De acordo com a Associação Ambientalista Pimentão, o estudo foi desenvolvido entre 2024 e 2025 e as expedições de campo foram realizadas em áreas de floresta nativa e ambientes manejados do Jardim Botânico para o registro das espécies de anfíbios anuros e suas áreas de ocorrência.
O Promotor de Justiça Adalberto Exterkötter, titular da 4ª Promotoria de Justiça, observou que o Ministério Público de Santa Catarina (MPSC) apoiou a iniciativa por meio da destinação de recursos ao estudo. “Foram feitos termos de acordo de não persecução, entre outros, em que se destinou verba para a realização do trabalho.
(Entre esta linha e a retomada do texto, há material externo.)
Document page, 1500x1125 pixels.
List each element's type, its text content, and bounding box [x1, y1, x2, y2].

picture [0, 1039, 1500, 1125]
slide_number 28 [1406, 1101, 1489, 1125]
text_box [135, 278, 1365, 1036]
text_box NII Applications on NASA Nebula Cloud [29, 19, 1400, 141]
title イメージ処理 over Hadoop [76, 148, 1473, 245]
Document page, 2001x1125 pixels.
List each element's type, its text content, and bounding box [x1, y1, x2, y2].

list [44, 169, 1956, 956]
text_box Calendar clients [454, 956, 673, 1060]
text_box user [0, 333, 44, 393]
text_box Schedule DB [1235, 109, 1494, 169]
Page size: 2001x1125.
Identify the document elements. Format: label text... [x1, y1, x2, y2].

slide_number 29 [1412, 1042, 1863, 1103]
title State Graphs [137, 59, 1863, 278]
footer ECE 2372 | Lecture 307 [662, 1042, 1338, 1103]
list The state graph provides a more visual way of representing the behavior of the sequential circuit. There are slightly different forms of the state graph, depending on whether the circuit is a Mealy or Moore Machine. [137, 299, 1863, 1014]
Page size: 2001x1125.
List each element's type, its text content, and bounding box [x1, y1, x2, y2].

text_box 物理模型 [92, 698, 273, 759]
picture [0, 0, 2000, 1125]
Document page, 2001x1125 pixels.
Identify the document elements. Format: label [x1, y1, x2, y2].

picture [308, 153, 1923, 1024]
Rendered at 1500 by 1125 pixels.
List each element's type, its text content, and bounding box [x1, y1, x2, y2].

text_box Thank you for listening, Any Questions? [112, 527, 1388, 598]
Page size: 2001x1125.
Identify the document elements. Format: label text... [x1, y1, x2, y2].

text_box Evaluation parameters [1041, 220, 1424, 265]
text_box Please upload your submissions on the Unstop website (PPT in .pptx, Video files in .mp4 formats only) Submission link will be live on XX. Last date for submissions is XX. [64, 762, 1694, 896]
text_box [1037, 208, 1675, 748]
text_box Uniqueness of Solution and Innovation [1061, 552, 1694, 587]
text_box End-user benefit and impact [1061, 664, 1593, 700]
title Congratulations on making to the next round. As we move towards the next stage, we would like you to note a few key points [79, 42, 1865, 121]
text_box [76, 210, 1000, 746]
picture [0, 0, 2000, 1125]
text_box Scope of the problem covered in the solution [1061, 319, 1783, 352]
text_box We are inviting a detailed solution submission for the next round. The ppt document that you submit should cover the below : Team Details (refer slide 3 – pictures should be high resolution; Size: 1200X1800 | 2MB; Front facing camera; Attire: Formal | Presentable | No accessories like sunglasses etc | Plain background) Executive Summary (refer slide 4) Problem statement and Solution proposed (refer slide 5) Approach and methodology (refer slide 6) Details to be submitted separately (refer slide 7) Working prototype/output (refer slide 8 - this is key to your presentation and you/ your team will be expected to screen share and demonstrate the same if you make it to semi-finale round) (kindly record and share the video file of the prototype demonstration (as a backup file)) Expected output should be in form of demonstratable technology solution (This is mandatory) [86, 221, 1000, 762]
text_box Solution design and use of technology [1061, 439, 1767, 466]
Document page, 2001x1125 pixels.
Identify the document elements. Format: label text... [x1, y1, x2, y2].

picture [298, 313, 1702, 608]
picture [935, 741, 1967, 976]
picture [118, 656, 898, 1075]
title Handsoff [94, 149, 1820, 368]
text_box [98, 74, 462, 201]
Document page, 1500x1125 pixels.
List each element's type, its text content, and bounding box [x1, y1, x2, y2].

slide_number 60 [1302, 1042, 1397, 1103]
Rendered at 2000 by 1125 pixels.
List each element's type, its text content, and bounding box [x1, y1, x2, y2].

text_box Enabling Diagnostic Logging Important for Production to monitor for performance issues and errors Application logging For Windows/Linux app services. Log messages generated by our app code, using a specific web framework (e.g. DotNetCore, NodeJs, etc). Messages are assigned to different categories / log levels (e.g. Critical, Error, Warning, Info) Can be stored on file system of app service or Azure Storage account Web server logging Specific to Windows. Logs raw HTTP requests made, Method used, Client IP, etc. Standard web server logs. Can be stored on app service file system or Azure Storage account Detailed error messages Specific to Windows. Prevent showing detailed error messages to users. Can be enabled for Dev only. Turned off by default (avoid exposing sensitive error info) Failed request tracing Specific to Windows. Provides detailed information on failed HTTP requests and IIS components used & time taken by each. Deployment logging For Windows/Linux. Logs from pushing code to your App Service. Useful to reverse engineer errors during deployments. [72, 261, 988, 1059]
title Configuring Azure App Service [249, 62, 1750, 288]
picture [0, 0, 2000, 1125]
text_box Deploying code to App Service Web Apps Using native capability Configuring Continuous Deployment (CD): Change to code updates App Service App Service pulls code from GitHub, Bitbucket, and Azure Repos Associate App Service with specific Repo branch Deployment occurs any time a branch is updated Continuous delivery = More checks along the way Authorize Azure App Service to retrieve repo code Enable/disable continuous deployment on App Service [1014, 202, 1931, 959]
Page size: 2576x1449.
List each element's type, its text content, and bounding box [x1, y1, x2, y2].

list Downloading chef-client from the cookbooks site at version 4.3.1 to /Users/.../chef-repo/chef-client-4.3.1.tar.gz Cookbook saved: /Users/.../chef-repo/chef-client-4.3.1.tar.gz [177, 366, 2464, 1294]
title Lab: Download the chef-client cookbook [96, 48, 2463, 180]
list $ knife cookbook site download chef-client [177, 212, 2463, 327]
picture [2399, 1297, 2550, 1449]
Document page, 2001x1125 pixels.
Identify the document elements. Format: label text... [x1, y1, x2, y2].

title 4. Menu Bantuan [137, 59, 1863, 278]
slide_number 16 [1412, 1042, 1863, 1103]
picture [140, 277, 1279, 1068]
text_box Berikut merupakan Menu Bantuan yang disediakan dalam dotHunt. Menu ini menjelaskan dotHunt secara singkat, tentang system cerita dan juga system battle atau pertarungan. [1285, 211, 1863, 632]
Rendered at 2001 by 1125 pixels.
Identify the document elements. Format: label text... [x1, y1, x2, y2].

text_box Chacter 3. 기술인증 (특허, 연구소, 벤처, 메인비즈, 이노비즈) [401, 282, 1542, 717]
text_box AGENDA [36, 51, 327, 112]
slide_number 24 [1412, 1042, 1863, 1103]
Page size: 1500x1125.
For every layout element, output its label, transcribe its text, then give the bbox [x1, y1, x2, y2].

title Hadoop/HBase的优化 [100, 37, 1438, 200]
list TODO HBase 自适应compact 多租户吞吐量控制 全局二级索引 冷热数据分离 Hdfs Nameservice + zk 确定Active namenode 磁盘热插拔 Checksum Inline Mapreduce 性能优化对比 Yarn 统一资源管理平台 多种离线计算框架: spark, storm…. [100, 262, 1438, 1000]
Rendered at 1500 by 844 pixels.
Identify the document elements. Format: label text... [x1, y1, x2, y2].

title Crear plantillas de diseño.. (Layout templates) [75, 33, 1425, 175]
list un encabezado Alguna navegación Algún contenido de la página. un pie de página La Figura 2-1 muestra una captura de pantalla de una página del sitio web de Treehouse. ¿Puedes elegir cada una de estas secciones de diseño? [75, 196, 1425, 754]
O Ministério Público fez essa destinação para isso e incentivamos o projeto”, relatou.
A Associação Ambientalista Pimentão destacou que anfíbios são bioindicadores da qualidade ambiental, e conhecer as populações ajuda a proteger nascentes, florestas e a biodiversidade que sustenta a vida na região. O trabalho produzido pelos pesquisadores, informou a Associação Pimentão, será publicado em breve na Revista Biodiversidade, contribuindo para a divulgação científica e para a valorização da pesquisa.
O Jardim Botânico de Rio do Sul
O Jardim Botânico de Rio do Sul, localizado no bairro Albertina, é o primeiro do Alto Vale e foi inaugurado em setembro de 2024. O MPSC teve papel fundamental nessa conquista, já que o Jardim Botânico é fruto de um acordo firmado em dezembro de 2022 pela 4ª Promotoria de Justiça da Comarca de Rio do Sul com a Casan.
Na época, a empresa pagou pela reparação de danos ao meio ambiente, possibilitando um aporte de R$ 1,3 milhão para a estrutura do Jardim Botânico. Com isso, a região ganhou um espaço que une lazer, educação ambiental e pesquisa científica, em meio a uma paisagem que remete à importância da conservação do ecossistema.